### JOB ITEM
Restate each of the lines below word for word and drop every picture.

### SUPPLIED ENTRIES
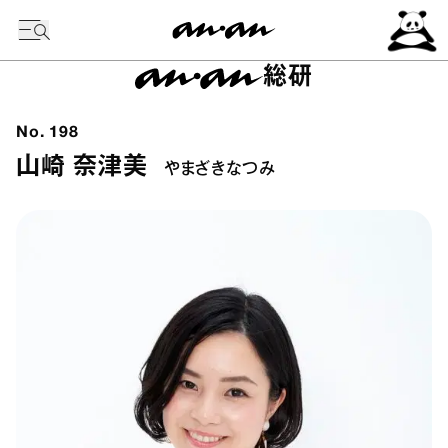
今日の暦
総研
No.
198
山崎 奈津美
やまざきなつみ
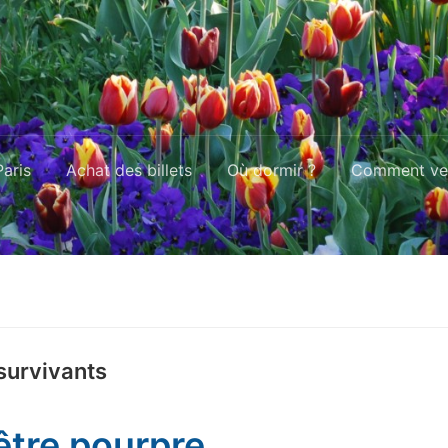
aris
Achat des billets
Où dormir ?
Comment ven
survivants
être pourpre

### WRITTEN RESPONSE
今日の暦
総研
No.
198
山崎 奈津美
やまざきなつみ
aris
Achat des billets
Où dormir ?
Comment ven
survivants
être pourpre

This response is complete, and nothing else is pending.